I wonder if you’re using a different definition of ‘vectorized’ from the one I would use. For example glibc provides a vectorized strlen. Here is the sse version: https://github.com/bminor/glibc/blob/master/sysdeps/x86_64/m...

It’s pretty simple to imagine how to write an unoptimized version: read a vector from the start of the string, compare it to 0, convert that to a bitvector, test for equal to zero, then loop or clz and finish.

I would call this vectorized because it operates on 16 bytes (sse) at a time.

There are a few issues:

1. You’re still spending a lot of time in the scalar code checking loop conditions.

2. You’re doing unaligned reads which are slower on old processors

3. You may read across a cache line forcing you to pull a second line into cache even if the string ends before then.

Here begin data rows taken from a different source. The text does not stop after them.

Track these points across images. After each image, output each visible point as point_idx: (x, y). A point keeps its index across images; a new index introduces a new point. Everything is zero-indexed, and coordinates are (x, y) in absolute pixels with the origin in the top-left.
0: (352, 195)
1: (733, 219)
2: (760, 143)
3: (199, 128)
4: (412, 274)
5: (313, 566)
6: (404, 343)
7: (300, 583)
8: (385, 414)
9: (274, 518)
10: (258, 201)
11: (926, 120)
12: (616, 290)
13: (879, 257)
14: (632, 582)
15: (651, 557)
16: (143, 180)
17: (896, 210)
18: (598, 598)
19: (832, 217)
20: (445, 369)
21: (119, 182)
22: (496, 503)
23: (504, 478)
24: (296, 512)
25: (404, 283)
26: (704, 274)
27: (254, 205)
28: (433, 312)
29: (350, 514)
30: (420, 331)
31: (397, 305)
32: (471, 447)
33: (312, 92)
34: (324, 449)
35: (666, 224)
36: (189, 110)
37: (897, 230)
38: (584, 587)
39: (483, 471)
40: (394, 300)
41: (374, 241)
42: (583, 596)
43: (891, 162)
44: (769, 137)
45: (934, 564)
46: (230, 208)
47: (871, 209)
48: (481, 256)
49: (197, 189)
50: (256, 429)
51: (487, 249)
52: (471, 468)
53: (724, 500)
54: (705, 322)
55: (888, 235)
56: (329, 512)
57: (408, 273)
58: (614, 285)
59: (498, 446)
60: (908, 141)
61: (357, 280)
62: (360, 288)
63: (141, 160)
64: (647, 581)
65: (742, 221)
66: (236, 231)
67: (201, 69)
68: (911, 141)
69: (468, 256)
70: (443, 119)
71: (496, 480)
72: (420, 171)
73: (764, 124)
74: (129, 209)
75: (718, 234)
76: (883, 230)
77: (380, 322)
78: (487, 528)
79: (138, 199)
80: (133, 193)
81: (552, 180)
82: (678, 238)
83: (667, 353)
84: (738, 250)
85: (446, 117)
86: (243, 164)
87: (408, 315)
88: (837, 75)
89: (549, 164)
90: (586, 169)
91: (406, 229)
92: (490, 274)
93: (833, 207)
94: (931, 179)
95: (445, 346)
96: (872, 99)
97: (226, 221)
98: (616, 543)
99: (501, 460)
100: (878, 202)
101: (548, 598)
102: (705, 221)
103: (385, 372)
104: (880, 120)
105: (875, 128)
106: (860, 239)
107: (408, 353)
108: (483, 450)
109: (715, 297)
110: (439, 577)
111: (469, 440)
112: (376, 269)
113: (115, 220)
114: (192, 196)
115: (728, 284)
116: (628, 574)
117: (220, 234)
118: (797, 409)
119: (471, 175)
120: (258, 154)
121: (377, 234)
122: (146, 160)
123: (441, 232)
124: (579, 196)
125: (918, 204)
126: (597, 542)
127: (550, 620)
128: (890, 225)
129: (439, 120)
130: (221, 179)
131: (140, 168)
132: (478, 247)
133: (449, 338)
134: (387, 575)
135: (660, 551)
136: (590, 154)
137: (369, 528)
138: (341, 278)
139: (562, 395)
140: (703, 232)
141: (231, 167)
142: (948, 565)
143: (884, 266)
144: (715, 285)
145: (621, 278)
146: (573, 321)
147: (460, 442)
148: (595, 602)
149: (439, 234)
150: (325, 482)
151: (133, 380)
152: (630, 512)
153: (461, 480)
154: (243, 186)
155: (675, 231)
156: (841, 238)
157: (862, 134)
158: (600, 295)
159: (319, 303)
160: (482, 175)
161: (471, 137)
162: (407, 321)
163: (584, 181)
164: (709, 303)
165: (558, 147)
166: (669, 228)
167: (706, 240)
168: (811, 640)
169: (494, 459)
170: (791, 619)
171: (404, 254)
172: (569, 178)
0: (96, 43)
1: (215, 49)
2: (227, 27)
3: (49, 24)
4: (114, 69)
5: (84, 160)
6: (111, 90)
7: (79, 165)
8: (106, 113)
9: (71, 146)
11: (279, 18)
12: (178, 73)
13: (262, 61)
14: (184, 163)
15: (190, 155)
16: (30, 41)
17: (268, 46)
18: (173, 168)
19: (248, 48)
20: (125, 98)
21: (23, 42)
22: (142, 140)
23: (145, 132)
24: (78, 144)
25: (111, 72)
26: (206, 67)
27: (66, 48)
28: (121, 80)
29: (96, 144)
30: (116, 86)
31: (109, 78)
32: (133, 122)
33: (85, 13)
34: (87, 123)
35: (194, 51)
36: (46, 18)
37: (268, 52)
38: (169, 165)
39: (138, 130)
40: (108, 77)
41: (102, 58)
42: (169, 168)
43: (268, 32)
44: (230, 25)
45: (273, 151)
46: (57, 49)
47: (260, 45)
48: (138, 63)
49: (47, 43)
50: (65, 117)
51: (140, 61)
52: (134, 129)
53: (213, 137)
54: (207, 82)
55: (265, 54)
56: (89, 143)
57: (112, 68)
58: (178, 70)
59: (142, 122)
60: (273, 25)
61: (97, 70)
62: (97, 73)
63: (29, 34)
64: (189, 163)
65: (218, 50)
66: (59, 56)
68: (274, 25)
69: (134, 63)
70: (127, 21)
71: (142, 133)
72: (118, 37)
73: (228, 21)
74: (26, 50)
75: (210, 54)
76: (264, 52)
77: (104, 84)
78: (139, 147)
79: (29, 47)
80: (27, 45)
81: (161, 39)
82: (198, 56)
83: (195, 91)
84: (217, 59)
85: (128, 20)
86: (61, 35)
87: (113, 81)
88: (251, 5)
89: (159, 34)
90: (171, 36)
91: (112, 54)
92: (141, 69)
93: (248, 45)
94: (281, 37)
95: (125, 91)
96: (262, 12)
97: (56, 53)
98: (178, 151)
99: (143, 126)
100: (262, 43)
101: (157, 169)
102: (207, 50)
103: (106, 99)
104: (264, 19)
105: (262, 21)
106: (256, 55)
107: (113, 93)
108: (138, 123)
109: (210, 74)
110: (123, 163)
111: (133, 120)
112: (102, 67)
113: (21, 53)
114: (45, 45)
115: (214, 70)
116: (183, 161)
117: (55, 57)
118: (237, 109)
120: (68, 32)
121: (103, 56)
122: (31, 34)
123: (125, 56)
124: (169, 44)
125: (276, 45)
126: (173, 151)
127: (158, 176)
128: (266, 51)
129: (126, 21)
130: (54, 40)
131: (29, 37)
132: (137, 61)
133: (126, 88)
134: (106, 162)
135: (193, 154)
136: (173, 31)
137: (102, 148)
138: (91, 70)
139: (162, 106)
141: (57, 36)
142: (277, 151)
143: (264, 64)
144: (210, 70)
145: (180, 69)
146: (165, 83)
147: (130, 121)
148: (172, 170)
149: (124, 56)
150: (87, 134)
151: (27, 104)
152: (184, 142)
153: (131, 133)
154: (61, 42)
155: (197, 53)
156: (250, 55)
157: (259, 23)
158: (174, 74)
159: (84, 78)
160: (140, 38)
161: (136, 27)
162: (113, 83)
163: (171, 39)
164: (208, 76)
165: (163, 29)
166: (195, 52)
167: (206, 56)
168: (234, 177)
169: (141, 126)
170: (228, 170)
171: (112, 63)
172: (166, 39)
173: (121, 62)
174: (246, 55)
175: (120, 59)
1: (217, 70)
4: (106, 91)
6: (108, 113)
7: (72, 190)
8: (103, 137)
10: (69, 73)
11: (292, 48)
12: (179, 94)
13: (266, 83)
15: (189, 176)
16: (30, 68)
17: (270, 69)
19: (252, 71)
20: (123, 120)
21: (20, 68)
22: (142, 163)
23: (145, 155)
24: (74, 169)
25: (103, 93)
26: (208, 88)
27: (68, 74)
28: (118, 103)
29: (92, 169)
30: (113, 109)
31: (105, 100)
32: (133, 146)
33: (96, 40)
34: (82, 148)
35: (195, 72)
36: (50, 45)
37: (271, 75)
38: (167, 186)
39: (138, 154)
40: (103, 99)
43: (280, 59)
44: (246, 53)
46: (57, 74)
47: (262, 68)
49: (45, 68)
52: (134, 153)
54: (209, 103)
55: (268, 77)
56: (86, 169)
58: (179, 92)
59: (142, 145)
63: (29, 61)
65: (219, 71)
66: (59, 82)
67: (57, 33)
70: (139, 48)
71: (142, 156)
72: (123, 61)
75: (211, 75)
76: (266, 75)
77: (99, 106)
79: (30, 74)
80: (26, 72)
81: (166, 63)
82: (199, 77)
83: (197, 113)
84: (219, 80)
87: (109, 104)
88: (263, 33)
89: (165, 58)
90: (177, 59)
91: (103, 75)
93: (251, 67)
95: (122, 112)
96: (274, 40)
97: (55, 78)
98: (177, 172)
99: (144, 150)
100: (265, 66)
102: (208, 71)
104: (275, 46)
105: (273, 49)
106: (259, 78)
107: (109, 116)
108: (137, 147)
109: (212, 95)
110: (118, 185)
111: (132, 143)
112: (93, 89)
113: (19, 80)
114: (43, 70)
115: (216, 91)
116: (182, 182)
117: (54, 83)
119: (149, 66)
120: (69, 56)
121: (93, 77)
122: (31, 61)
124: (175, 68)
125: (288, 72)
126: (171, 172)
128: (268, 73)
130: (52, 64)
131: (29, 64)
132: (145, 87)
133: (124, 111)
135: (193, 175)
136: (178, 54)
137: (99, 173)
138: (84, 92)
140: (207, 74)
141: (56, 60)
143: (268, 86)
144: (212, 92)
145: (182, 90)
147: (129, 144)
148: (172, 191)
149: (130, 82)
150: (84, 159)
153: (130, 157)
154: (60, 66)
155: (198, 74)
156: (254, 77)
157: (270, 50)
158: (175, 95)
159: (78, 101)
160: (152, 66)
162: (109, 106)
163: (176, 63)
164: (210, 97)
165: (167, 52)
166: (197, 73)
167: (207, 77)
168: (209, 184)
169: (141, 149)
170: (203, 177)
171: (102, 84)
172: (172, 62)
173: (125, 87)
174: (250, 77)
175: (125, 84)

4. You may read across a page boundary which could cause a segfault if the next page is not accessible

So the fixes are to do 64-byte (ie cache line) aligned accesses which also means page-aligned (so you won’t read from a page until you know the string doesn’t end in the previous page). That deals with alignment problems. You read four vector registers at a time but this doesn’t really cost much more if the string is shorter as it all comes from one cache line. Another trick in the linked code is that it first finds the cache line by reading the first 16 bytes then merging in the next 3 groups with unsigned-min, so it only requires one test against a zero vector instead of 4. Then it finds the zero in the cache line. You need to do a bit of work in the first iteration to become aligned. With AVX, you can use mask registers on reads to handle that first step instead.

dfox · on Dec 25, 2023

Another point is that the CPU can sequence the multiple calls to its internal SIMD unit internally without that having to be done by user code. This in extreme case degrades to the Cray-1-like vector unit, which still has measurable preformance impact and can be implementated even in very resource constrained environments.